OEC 103(1)(b) provides in part:

"Evidential error is not presumed to be prejudicial. Error may not be predicated upon a ruling which * * * excludes evidence unless a substantial right of the party is affected, and:

"* * * * *

"In case the ruling is one excluding evidence, the substance of the evidence was made known to the court by offer or was apparent from the context within which questions were asked."

[10] In a criminal case, the right of cross-examination is part of the Sixth Amendment right of confrontation. Davis v. Alaska, 415 U.S. 308, 316-17, 94 S. Ct. 1105, 1110-11, 39 L. Ed. 2d 347 (1974); Smith v. Illinois, 390 U.S. 129, 131-33, 88 S. Ct. 748, 749-50, 19 L. Ed. 2d 956 (1968).

[11] ORS 136.440(1) provides:

"A conviction cannot be had upon the testimony of an accomplice unless it is corroborated by other evidence that tends to connect the defendant with the commission of the offense. The corroboration is not sufficient if it merely shows the commission of the offense or the circumstances of the commission."

[12] The state correctly notes that, even if defendant escaped conviction on count 2 on this basis, the jury nevertheless convicted him of aggravated murder on count 1, and that sufficient evidence in the record supports that conviction.

[13] If a prima facie case of invidious discrimination is established, the burden of proof shifts to the state to rebut the presumption of unconstitutional action by showing that permissible racially neutral selection criteria and procedures have produced the monochromatic result.

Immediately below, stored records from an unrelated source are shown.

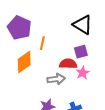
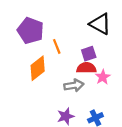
orange line: (42, 43) -> (57, 46), turned -32
purple square: (81, 52) -> (89, 54), moved

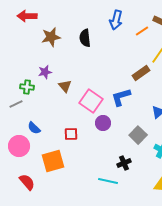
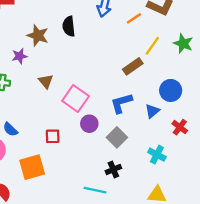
brown star: (51, 37) -> (38, 35), moved, turned 30
purple star: (45, 72) -> (19, 56), moved
blue L-shape: (121, 97) -> (121, 103), moved
gray square: (138, 135) -> (117, 137), moved

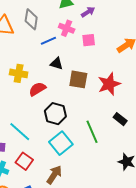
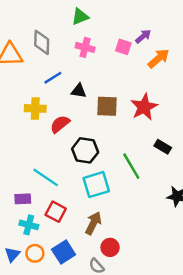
purple arrow: (88, 12) -> (143, 36), moved
pink square: (89, 40) -> (123, 47), moved, turned 32
blue line: (48, 41) -> (53, 78), moved
cyan square: (61, 143) -> (96, 185), turned 30

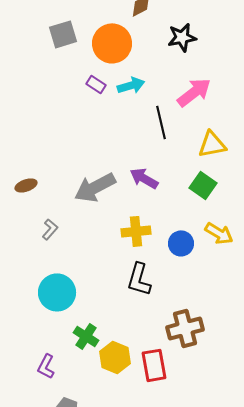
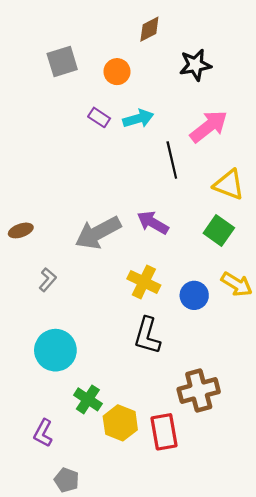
orange circle: (112, 43) -> (117, 72), size x0.6
yellow triangle: (212, 144) -> (229, 185), turned 32
yellow cross: (136, 231) -> (144, 282), turned 32

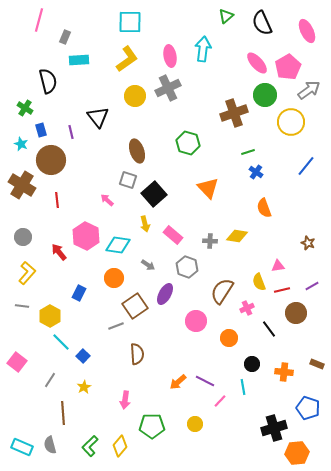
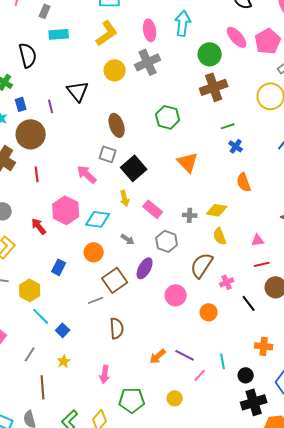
green circle: (265, 95) -> (210, 54), moved
pink arrow: (107, 200) -> (87, 174), size x1.5
yellow semicircle: (259, 282) -> (220, 236), moved
black circle: (252, 364) -> (246, 375), moved

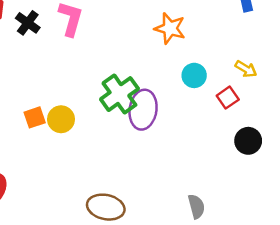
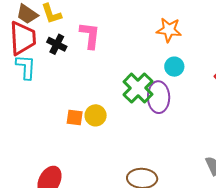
cyan circle: (194, 75) -> (174, 67), moved
orange square: (35, 117) -> (75, 117), turned 36

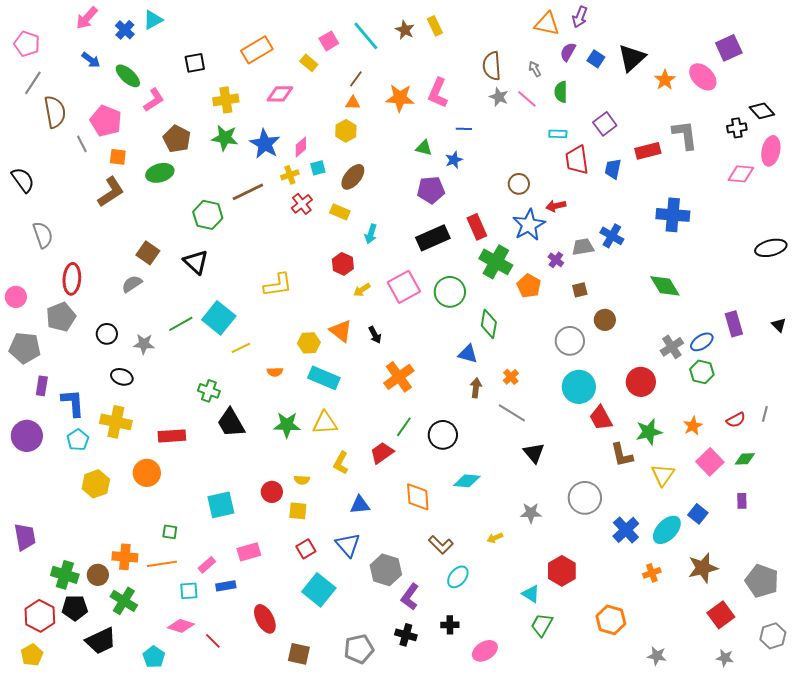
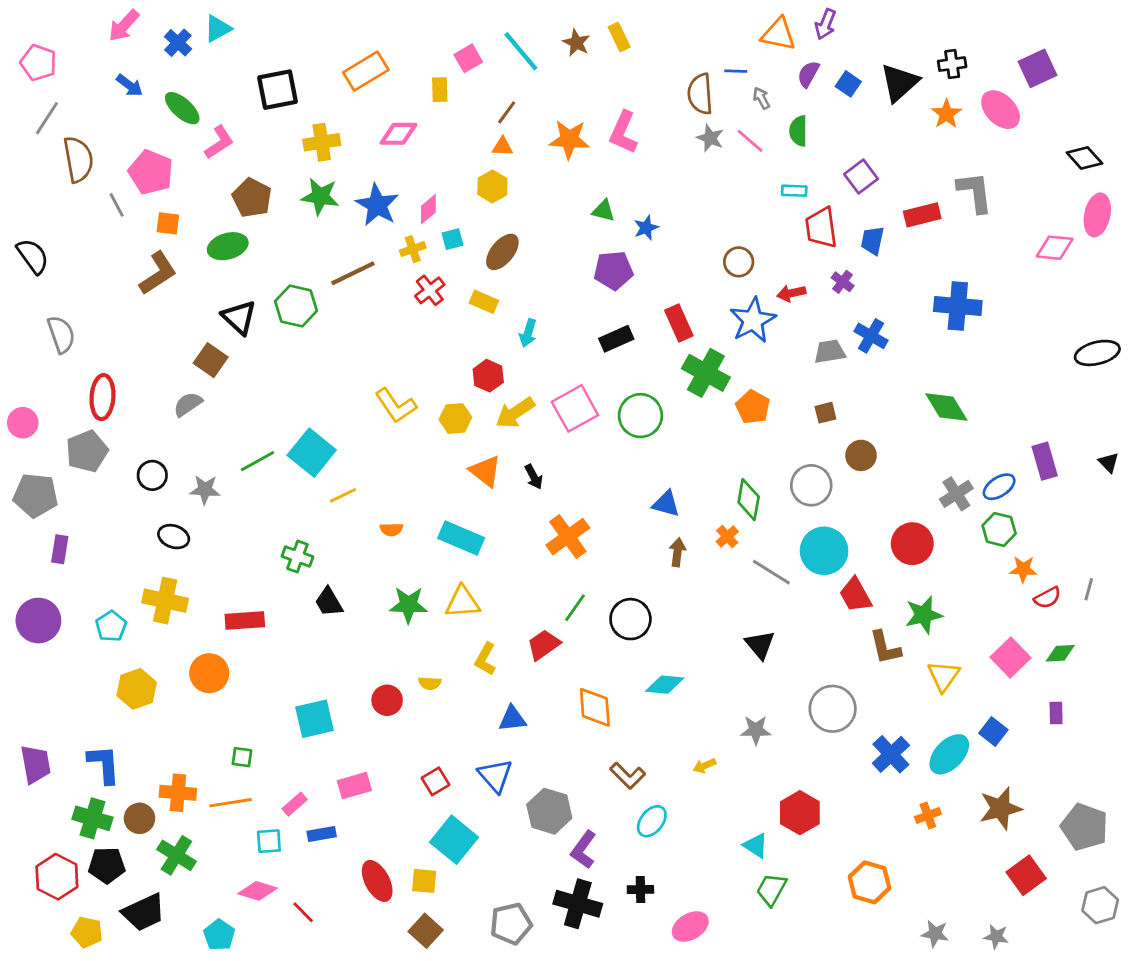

Alexander v. Louisiana, 405 U.S. 625, 631-32, 92 S. Ct. 1221, 1225-26, 31 L. Ed. 2d 536 (1972).

[14] In concluding that this claim was not preserved for appeal, we do not decide whether the prosecutor's question was objectionable.

[15] Mistrials granted sua sponte are disfavored because of the former jeopardy problems they may create. See e.g., State v. Cole, 286 Or. 411, 595 P.2d 466, cert. den. 444 U.S. 968, 100 S. Ct. 458, 62 L. Ed. 2d 381 (1979) (trial judge taken seriously ill and confined to hospital).

[16] ORS 136.040 provides:

"If the charge is for a misdemeanor, the trial may be had in the absence of the defendant if the defendant appears by counsel; but if it is for a felony, the defendant shall appear in person."

This statute clearly refers only to personal appearance at the "trial." State of Oregon v. Kuhnhausen, 201 Or. 478, 545, 266 P.2d 698, 272 P.2d 225 (1954).